··· Testo in esame ···

Viene affrontata la questione dell’idoneità di un’ordinanza cautelare di rigetto, ex art. 669 septies del c.p.c. contenente condanna alle spese di lite, quale titolo per l’iscrizione di ipoteca giudiziale. La criticità nasce dall’orientamento del Conservatore, il quale ritiene che i provvedimenti cautelari non siano ricompresi tra i titoli previsti dall’art. 2818 c.c. per l’iscrizione di un’ipoteca. Da qui la proposta di iscrizione con riserva e la, conseguente, necessità di un successivo reclamo ex art. 2674 bis c.c.

Al contrario, ci si potrebbe fondare sul richiamo all’art. 2836 c.c., che – ai fini dell’iscrizione – estende l’idoneità agli “atti giudiziari equiparati alla sentenza”. L’argomento principale è la definitività delle ordinanze cautelari e la loro immediata esecutività, circostanze che le avvicinerebbero alla natura del titolo giudiziale ‘finale’. Infatti, tanto si ricava dall’art. 669 septies cpc che, testualmente, prevede, se l’ordinanza di incompetenza o di rigetto è pronunciata prima dell’inizio della causa di merito, che in quella sede il giudice provvede definitivamente sulle spese del procedimento cautelare; inoltre, la stessa norma, al terzo comma, statuisce che la condanna alle spese è immediatamente esecutiva.

···

Consegna 1 → Riscrivi il testo sull'ipoteca giudiziale da "Al contrario, ci" fino a "è immediatamente esecutiva.", sostituendo "ordinanze cautelari" con "misure cautelari".
Consegna 2 → Elenca, senza ripetizioni, tutti gli articoli di legge citati nel testo sull'ipoteca giudiziale.

··· Estratto dei dati ···

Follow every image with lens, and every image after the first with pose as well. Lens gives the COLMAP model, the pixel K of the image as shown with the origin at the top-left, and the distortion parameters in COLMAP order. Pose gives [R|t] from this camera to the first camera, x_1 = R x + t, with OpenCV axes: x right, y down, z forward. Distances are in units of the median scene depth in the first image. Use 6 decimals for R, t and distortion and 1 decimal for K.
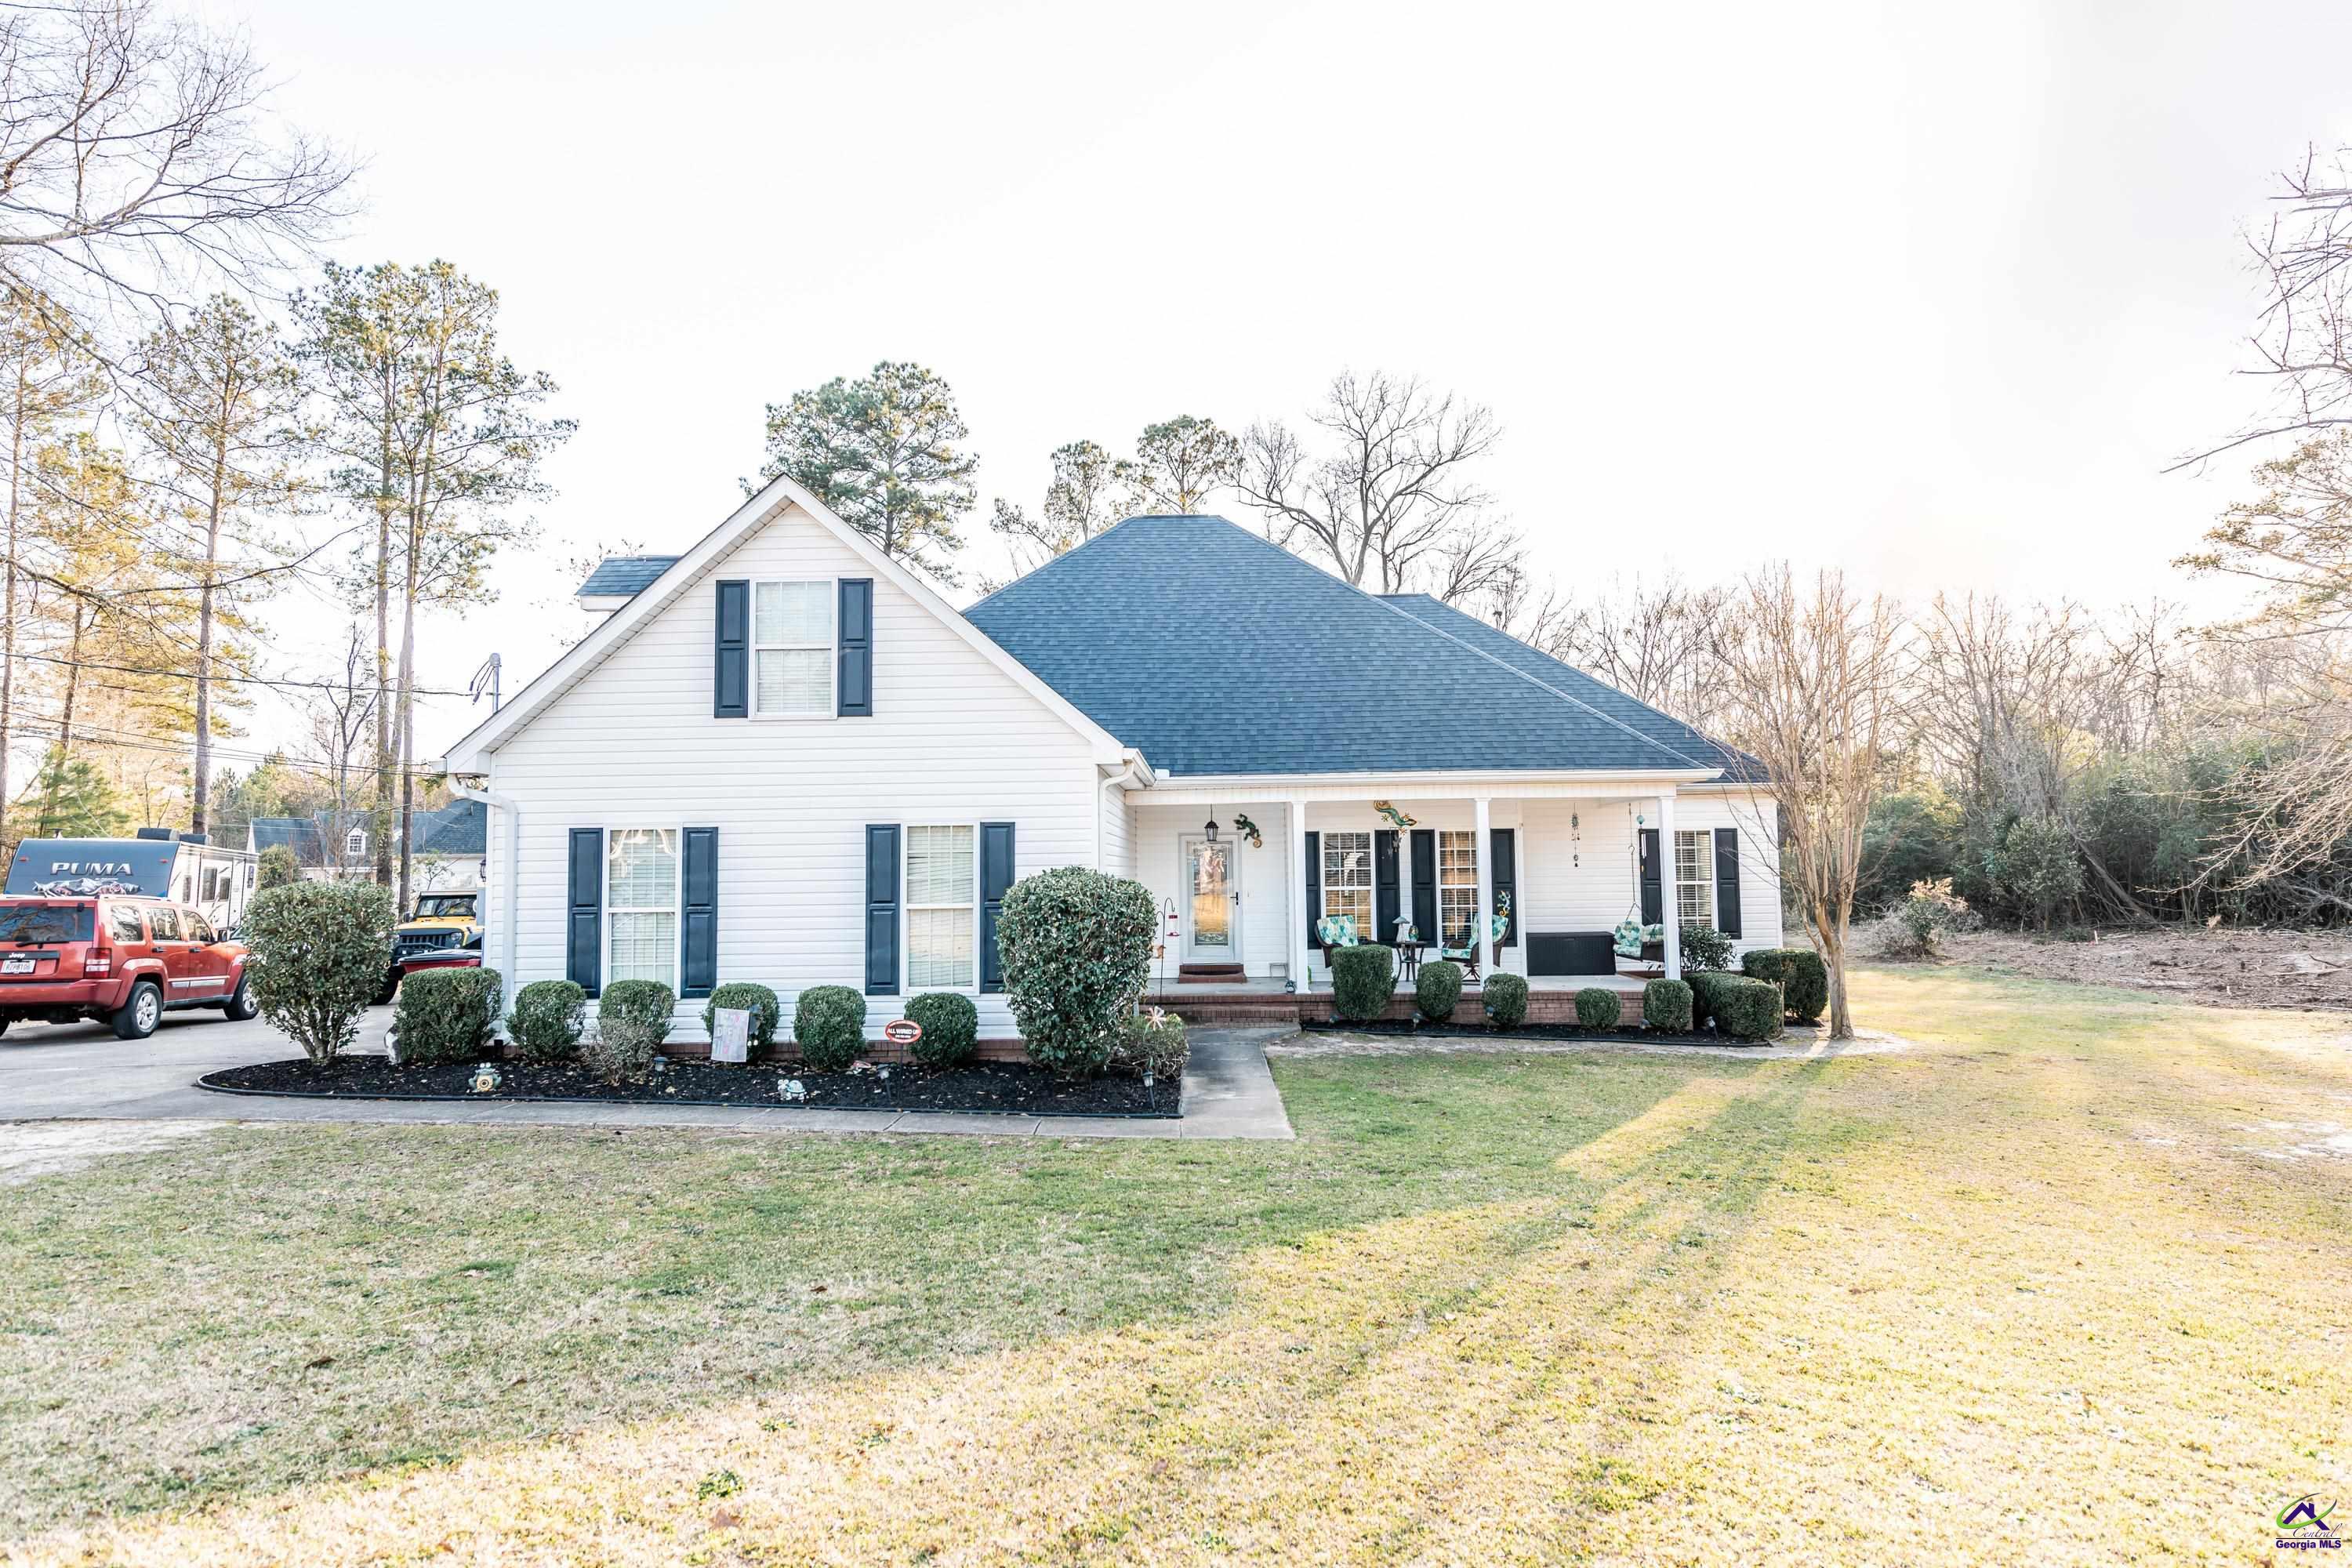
lens RADIAL K [[1303.0, 0, 1177.7], [0, 1303.0, 788.4], [0, 0, 1]] dist [0.014848, -0.004879]
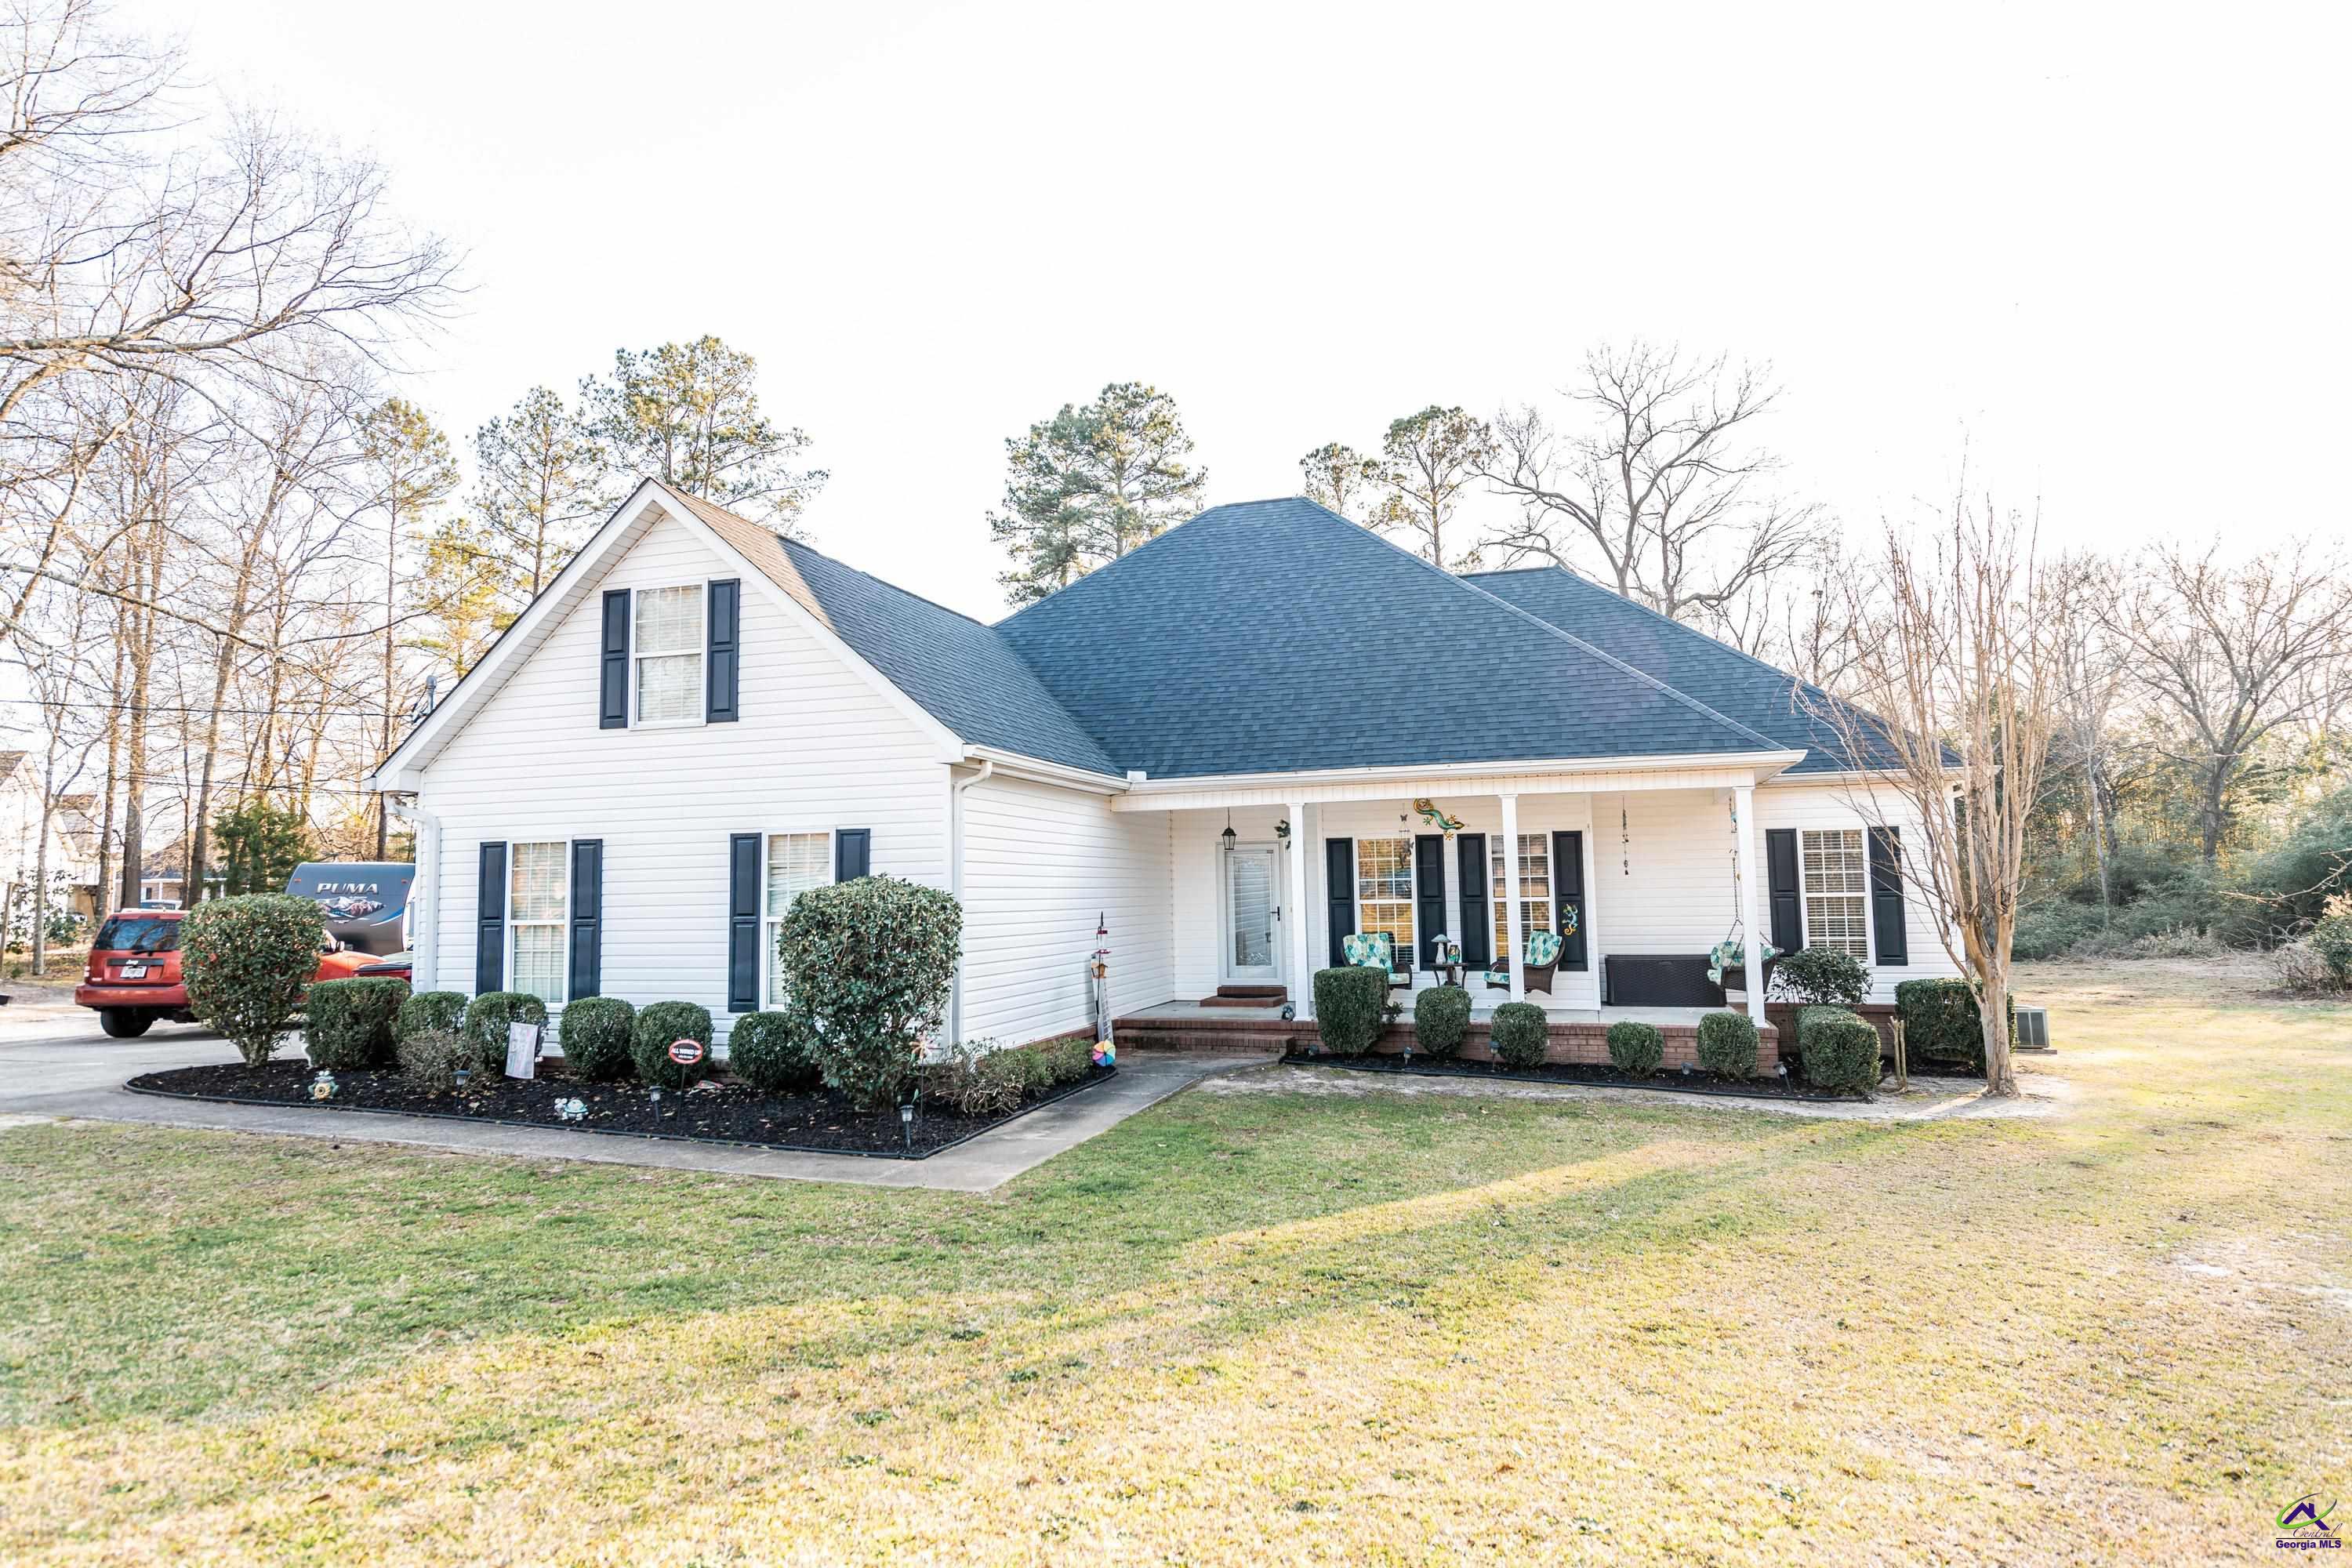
lens RADIAL K [[1310.3, 0, 1173.1], [0, 1310.3, 784.5], [0, 0, 1]] dist [0.016238, -0.004187]
pose [[0.961583, -0.026868, -0.273197, 0.251327], [0.021930, 0.999537, -0.021112, 0.013891], [0.273638, 0.014309, 0.961726, 0.117679]]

···

Risultato 1 →
Al contrario, ci si potrebbe fondare sul richiamo all’art. 2836 c.c., che – ai fini dell’iscrizione – estende l’idoneità agli “atti giudiziari equiparati alla sentenza”. L’argomento principale è la definitività delle misure cautelari e la loro immediata esecutività, circostanze che le avvicinerebbero alla natura del titolo giudiziale ‘finale’. Infatti, tanto si ricava dall’art. 669 septies cpc che, testualmente, prevede, se l’ordinanza di incompetenza o di rigetto è pronunciata prima dell’inizio della causa di merito, che in quella sede il giudice provvede definitivamente sulle spese del procedimento cautelare; inoltre, la stessa norma, al terzo comma, statuisce che la condanna alle spese è immediatamente esecutiva.

Risultato 2 →
- art. 669 septies c.p.c.
- art. 2818 c.c.
- art. 2674 bis c.c.
- art. 2836 c.c.